Hello. I am a grammar nerd. It’s been a day since my last confession. Quite how I became one beats me, since the school I attended when it was important didn’t do Latin. By the time I got to a school that did, it was too late. I did start it at an evening class, but got so distracted by my weird teacher’s sellotaped glasses it didn’t really take. Never studied Greek. (Married a man who did both – now what does that say? Am I part-Borg, trying to assimilate what I failed to develop?)
There’s a Twitter account called @YourinAmerica. It has over thirteen thousand followers yet has only (on 28th November 2012) tweeted 71 times. Only Salman Rushdie and Pippa’s bottom tribute account outperformed that. It pounces on a single grammar mistake: where “your” is typed instead of “you’re”. Brilliantly, it targets those tweeters who themselves ridicule non-native English-speakers. It combines perfect grammar with an anti-racist agenda, and publicizes pompous ignorance to amuse us all. Yes of course I’ve followed it. It makes me laugh and feel smug at the same time. Win win.
But I worry. Is my grammar addiction only schadenfreude? I shout at the radio, probably more than I should. (Is there a right amount to shout at the radio? That’s another thing I worry about. About which I worry. DO YOU SEE THE MADNESS THIS BRINGS?) Educated, middle-class people, whose (not who’s) job it is to use words correctly, say things like “different to”. All the time. I then shout “FROM”, like a thesaurus with Tourette’s. Nine out of ten times you hear “less”, they mean “fewer”. Don’t get me started on “due” versus “owing”. Nadine Dorries recently returned from the jungle claiming some MPs were jealous of her. No, Nadine. They were not. You meant envious, but they weren’t that either, you delusional woman.
Grammar is probably the main thing that keeps my low blood pressure up to safe levels. I hoard this anger, knowing it stops me keeling over at awkward moments.
I make exceptions. Songs, for instance. Lyricists have always shoehorned in illegal lines to placate the gods of Rhyme or Rhythm. Nina Simone’s My Baby Just Cares For Me lists a whole load of things for which he “don’t” care. But what the hell. It’s a different register (that word again – I mentioned it before).
Does it really matter? I now try to keep my picky corrections to myself, or at least shout them to an empty room and a radio, or within earshot of my children. It’s all education. I see people hound innocent typos and unimportant mistakes on Twitter purely for the satisfaction of embarrassing their victim. They don’t want to help. If you do, there is always a DM. Do it continually (not continuously – I know, I know: I’m getting help for this) and you’ll be known as a sniping humour-lacuna, and wonder why people clam up.

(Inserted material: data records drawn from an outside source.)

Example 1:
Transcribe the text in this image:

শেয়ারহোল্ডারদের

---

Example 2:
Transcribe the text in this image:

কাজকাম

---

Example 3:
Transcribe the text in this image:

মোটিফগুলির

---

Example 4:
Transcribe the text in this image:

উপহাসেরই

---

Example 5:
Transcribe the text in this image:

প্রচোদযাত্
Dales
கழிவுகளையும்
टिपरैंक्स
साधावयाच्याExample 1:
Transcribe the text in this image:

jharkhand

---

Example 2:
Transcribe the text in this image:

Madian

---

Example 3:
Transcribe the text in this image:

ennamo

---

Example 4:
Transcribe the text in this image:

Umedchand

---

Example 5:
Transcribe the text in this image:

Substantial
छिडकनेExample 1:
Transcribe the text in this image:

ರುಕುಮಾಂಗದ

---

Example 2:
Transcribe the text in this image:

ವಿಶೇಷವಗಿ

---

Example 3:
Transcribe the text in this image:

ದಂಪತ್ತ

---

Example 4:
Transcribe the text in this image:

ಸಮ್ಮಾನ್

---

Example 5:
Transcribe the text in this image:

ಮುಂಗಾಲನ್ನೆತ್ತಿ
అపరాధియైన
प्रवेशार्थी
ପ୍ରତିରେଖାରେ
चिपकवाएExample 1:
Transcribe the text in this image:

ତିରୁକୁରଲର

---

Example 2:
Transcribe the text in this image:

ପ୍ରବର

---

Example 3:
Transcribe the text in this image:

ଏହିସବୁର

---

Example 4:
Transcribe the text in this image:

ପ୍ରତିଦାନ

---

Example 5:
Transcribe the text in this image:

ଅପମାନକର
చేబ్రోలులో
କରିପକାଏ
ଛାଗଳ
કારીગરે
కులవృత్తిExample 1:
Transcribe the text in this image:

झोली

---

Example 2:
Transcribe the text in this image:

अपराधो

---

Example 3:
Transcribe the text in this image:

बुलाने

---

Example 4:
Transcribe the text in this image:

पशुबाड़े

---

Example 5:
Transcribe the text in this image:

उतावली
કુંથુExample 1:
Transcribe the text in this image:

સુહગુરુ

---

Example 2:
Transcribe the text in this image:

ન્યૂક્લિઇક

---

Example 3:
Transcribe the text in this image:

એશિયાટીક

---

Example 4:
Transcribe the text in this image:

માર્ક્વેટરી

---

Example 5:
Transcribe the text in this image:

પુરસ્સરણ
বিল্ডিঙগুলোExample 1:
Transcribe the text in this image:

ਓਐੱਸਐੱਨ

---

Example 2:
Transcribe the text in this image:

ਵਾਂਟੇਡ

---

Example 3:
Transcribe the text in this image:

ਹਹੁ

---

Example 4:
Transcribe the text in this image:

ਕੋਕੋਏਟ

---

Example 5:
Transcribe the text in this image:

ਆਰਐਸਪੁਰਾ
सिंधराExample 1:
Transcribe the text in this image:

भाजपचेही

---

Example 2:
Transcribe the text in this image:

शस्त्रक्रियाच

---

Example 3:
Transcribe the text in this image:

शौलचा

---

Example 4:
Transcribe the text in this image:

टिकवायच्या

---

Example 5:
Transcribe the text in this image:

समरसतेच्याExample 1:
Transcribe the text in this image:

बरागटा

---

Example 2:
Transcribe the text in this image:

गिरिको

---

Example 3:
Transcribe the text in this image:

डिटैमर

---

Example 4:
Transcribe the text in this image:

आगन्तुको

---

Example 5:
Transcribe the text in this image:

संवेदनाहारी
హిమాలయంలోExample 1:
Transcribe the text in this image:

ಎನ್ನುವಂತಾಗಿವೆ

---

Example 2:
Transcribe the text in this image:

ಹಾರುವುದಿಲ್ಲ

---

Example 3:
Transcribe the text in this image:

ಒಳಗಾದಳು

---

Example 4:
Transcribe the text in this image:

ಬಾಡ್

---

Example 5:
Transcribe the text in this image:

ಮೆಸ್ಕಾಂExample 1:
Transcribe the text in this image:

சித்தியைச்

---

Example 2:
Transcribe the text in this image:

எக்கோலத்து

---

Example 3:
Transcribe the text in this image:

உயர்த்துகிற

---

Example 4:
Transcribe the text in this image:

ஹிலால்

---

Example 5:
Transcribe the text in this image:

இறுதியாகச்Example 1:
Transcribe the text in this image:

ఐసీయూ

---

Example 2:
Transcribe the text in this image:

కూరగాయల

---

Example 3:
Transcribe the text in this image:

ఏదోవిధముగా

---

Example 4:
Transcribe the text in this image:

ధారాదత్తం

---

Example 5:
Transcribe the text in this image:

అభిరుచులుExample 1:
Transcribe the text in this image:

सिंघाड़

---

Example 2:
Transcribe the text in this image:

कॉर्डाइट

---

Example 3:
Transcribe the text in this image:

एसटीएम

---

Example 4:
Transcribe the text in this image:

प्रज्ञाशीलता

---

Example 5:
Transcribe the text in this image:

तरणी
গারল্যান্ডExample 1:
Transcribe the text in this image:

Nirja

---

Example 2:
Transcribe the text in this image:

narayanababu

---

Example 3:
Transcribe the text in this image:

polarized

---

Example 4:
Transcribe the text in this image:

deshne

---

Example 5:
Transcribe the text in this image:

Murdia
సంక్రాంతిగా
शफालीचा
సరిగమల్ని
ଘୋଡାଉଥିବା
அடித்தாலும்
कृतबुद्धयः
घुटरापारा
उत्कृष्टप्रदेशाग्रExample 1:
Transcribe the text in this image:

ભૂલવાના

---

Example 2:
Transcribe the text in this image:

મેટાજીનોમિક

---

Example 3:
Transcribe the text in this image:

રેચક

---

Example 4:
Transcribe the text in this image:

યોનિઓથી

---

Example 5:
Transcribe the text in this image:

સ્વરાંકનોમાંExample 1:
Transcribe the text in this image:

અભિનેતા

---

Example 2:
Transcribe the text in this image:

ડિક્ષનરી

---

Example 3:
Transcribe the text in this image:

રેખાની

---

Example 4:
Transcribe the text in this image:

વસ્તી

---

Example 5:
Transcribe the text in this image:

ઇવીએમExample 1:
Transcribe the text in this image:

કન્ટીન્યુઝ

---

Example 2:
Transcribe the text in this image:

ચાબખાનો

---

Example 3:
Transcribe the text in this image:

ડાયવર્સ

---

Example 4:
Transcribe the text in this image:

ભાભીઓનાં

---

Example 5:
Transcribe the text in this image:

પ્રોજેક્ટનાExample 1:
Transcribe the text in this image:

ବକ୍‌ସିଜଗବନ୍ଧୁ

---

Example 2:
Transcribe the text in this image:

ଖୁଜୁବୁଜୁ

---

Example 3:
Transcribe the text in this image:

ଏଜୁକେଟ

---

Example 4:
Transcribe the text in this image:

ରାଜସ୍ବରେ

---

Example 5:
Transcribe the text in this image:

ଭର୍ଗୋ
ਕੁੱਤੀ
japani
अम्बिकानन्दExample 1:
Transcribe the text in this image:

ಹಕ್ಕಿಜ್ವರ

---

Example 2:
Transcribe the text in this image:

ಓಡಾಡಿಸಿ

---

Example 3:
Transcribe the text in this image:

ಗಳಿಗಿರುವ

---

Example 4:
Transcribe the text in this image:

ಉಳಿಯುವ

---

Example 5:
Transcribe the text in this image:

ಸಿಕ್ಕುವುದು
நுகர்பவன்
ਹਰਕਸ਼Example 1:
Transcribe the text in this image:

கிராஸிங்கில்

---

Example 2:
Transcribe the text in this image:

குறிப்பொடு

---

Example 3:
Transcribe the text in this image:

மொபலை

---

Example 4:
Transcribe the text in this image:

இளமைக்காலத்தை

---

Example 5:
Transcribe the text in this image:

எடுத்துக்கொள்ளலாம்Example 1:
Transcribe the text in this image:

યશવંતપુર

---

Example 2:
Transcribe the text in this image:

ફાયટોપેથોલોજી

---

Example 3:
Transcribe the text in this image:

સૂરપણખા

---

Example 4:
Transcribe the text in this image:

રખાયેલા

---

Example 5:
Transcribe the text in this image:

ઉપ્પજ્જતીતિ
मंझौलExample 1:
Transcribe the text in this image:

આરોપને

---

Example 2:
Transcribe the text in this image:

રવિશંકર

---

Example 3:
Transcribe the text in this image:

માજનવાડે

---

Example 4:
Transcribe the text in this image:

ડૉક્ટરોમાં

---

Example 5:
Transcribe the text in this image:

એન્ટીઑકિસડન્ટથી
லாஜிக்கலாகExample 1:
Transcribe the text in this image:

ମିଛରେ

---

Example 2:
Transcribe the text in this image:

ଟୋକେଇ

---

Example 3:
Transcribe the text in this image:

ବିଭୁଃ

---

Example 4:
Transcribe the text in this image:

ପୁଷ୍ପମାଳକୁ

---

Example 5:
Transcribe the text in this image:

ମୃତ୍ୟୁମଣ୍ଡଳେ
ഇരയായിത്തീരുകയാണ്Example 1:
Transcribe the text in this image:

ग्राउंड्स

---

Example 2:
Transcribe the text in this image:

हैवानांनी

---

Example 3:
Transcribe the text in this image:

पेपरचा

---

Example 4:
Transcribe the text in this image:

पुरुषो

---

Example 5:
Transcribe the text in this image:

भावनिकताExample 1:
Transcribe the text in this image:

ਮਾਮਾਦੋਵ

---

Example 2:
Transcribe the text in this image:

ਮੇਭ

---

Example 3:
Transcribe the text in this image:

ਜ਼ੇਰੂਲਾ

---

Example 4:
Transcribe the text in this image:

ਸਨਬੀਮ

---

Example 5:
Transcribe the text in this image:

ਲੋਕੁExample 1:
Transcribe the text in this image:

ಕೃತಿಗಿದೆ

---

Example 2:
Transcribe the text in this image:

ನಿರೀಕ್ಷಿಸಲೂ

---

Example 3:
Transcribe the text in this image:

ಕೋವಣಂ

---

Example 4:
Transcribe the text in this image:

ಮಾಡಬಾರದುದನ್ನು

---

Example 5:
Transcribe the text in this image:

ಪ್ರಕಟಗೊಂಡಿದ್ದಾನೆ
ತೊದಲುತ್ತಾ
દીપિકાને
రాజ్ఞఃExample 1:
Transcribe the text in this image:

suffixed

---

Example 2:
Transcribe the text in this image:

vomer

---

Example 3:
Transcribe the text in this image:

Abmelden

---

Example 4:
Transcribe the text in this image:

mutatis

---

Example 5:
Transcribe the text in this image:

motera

I’m not saying that grammar isn’t important: words are hugely important. The wider your vocabulary, the closer you can sculpt your speech bubble around that amorphous blob of an idea you’re trying to communicate. What is important is getting your reader (or listener) to grasp what you mean. At once. Without having to ask for clarification. That is the delight of picking just the right word: it saves time. But without getting all Derrida and semiotic on you, what people say is always more important than how they say it. Only a snob would miss hearing someone yelling for them to get out of the way of a train because they were correcting the yeller’s grammar. But then they would be a dead snob. I’m not saying they deserved it.
A lot of the time now, I can breeze over grammatical bloopers, slipping past them to what the person meant. It’s a simultaneous translation thing. I reserve my ire for those people – like the tweeters attracting the Your in America bot – who demand competence yet deliver mistakes. They deserve all our immature finger-pointing. They live in such shiny glass houses it is impossible to resist pointing out the holes they make with their petty stones.